**出典**.

════

当時の伊藤さんは「i-dev」というコンセプトを考えていたといいます。「i」は自分、「dev」はデバイス、端末のことです。あらゆる人が常に端末とともにあり、常につながり合っている未来。そんな「将来ビジョン」を想い描いていたのです。ただし、この時点では初音ミクのような構想があったわけではありません。
もともとコンピュータが好きで、趣味として音楽活動を行っていた伊藤さんは、デジタル音源の制作・販売をクリプトンの事業として行っていきました。いわば「音の商社」です。
事業が広がり始めたのは、2000年頃から。携帯電話の普及に伴って、携帯電話向けの着信メロディ(着メロ)配信サービスの市場が拡大する中、クリプトンの音源を個人のユーザーが利用できるサービスを着想したのです。それを具現化するために同社が協業したのが、着メロに対応するチップ等を開発していたヤマハ株式会社でした。
静岡県浜松市にあるヤマハ本社に出張していたある日、伊藤さんは、人間の声をサンプリングした音源を使ったソフトウェアの開発を行っていた部署の人たちを紹介されます。彼らの話を聞く中で、自分たちの音源を活用できるかもしれないと思った伊藤さんは、ヤマハを開発パートナーとして新しい取り組みへと乗り出しました。
2003年にヤマハは歌声音声合成ソフト「VOCALOID」を発売、翌年クリプトンは 初のバーチャル・シンガー「MEIKO」を発売しました。2年後には男性版「KAITO」 を発売。そして2007年、実際の人間の声をモデルとした「初音ミク」が誕生したのです。

════

**資料**.
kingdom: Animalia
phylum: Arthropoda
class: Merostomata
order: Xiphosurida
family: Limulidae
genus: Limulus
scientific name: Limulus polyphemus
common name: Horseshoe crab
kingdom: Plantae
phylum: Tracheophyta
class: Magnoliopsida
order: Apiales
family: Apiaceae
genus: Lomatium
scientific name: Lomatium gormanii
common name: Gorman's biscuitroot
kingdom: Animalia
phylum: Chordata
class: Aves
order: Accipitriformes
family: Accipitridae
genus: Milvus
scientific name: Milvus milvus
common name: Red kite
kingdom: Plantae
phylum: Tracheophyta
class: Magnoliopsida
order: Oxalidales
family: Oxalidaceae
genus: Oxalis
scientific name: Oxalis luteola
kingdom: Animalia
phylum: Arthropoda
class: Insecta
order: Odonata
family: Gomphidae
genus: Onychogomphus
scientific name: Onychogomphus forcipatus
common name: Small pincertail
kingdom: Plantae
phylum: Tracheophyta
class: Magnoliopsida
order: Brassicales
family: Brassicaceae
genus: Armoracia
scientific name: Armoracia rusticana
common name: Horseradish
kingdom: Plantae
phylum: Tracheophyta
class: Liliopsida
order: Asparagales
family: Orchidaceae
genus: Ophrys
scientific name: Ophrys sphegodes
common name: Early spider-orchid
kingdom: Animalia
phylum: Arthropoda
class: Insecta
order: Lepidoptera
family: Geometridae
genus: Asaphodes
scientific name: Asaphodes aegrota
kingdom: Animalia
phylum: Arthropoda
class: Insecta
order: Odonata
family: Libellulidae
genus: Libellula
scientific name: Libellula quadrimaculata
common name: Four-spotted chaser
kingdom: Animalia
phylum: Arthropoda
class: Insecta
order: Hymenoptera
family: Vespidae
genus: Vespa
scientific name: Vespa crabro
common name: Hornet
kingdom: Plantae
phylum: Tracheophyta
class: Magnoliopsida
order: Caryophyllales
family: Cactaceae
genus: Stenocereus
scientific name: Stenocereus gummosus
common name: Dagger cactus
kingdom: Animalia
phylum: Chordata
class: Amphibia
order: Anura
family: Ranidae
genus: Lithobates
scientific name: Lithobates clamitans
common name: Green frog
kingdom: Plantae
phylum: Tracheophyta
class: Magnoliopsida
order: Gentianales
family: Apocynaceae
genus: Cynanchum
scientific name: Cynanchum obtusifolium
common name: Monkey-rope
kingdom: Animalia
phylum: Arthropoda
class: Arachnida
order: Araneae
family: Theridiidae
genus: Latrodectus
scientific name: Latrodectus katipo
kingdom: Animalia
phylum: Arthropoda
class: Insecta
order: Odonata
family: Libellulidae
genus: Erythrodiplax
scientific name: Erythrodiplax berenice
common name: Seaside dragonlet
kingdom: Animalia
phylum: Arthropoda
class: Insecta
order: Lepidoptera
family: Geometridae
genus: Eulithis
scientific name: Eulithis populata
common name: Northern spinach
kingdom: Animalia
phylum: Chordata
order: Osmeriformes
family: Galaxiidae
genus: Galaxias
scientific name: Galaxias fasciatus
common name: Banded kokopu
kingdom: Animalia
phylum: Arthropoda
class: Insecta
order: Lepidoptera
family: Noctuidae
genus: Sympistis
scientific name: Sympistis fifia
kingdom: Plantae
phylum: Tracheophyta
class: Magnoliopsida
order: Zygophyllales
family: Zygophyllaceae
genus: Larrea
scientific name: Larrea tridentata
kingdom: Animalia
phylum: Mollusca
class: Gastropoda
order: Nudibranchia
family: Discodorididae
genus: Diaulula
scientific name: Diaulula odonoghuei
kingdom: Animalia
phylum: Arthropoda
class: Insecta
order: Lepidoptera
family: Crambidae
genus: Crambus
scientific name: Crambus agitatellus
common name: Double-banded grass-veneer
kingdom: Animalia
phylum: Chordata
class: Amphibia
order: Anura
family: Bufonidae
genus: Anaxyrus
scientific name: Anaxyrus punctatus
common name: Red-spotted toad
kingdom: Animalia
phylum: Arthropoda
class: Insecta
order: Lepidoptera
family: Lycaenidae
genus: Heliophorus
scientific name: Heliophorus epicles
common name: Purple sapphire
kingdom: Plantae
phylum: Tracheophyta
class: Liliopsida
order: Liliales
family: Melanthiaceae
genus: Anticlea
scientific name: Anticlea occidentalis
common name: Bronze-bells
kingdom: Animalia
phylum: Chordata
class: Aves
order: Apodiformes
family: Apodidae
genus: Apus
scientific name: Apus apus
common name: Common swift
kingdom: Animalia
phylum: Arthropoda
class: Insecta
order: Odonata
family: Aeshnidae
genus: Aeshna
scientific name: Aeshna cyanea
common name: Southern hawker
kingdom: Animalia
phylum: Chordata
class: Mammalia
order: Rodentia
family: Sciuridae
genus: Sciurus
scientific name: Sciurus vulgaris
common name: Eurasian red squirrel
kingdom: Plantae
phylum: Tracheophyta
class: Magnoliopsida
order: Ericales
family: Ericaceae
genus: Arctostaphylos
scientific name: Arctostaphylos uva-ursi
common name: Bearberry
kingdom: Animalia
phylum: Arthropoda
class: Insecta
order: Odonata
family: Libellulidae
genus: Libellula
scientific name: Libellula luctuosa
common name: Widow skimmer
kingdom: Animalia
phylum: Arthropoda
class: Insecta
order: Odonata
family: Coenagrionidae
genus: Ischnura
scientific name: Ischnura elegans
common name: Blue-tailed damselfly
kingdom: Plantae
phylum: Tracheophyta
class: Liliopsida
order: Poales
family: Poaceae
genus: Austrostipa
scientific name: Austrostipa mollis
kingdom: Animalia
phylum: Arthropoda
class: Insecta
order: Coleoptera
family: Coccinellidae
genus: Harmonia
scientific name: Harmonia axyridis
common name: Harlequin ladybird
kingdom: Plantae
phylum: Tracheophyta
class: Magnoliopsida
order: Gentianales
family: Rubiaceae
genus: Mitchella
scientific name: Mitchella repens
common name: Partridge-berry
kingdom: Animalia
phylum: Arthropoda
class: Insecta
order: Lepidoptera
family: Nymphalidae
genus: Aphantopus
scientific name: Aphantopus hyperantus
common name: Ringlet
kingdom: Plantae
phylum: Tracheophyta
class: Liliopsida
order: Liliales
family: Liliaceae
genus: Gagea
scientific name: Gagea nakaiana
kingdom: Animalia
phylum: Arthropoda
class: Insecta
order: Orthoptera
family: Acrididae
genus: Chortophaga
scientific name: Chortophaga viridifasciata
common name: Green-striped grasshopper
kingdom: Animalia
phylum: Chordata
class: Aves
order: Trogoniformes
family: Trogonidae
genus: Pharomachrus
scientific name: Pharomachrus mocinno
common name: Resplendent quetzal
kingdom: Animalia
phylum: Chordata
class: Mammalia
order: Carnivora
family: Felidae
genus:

════

**作業指示**.
1. 初音ミク誕生の経緯を述べた文章を2文にまとめよ。
2. 初音ミク誕生の経緯を述べた文章によれば、クリプトン初のバーチャル・シンガーの名前は何か。
3. 初音ミク誕生の経緯を述べた文章の最後の文に続けて、その先を書き進めよ。

**解答**.
1. 伊藤さんはデジタル音源の制作・販売をクリプトンの事業として行い、2000年頃から着メロ市場の拡大に伴って、着メロ対応チップ等を開発していたヤマハと協業した。ヤマハで人間の声を使ったソフトウェアの開発部署と出会ったことから新しい取り組みが始まり、「MEIKO」「KAITO」を経て、2007年に「初音ミク」が誕生した。

2. 「MEIKO」

3.
その後の爆発的なヒットは、伊藤さんを含め開発に携わった誰もが想像していなかったそうです。発売直後から多くのクリエイターが、自分の制作した作品(自ら作曲した楽曲を初音ミクの音声で歌わせたものなど)をインターネット上にアップロードし、一大ブームになっていったのです。ソフトウェアによって容易に女性ボーカルを取り入れた作品を創れるようになったことで、クリエイターたちの創作意欲が高まり、刺激し合い、広がっていく。まさにインターネットの可能性を象徴する現象でした。
そんな初音ミクの大ヒットから新たな気づきを得たクリプトンは、クリエイターの人たちの創作の連鎖を広げるための活動に着手しました。一般的に、音楽や書籍など著作物はすべて著作権法によって著作権者の権利が守られています。ある作品を元ネタにして、新たな音源を付け加えたり、一部を改変したりして新たな作品を創るということが、このルールの中では簡単には行えません(著作権者の許諾が必要)。インターネット上で見つけたコンテンツに魅了され、創作のインスピレーションを得たとしても、複製や加工、アレンジを行った作品を創ることは難しいのです。しかし、カット・アンド・ペーストが容易なコンピュータの利用環境を考えれば、そうした連鎖的な創作こそがおもしろく、豊かな可能性を持っているとも言えます。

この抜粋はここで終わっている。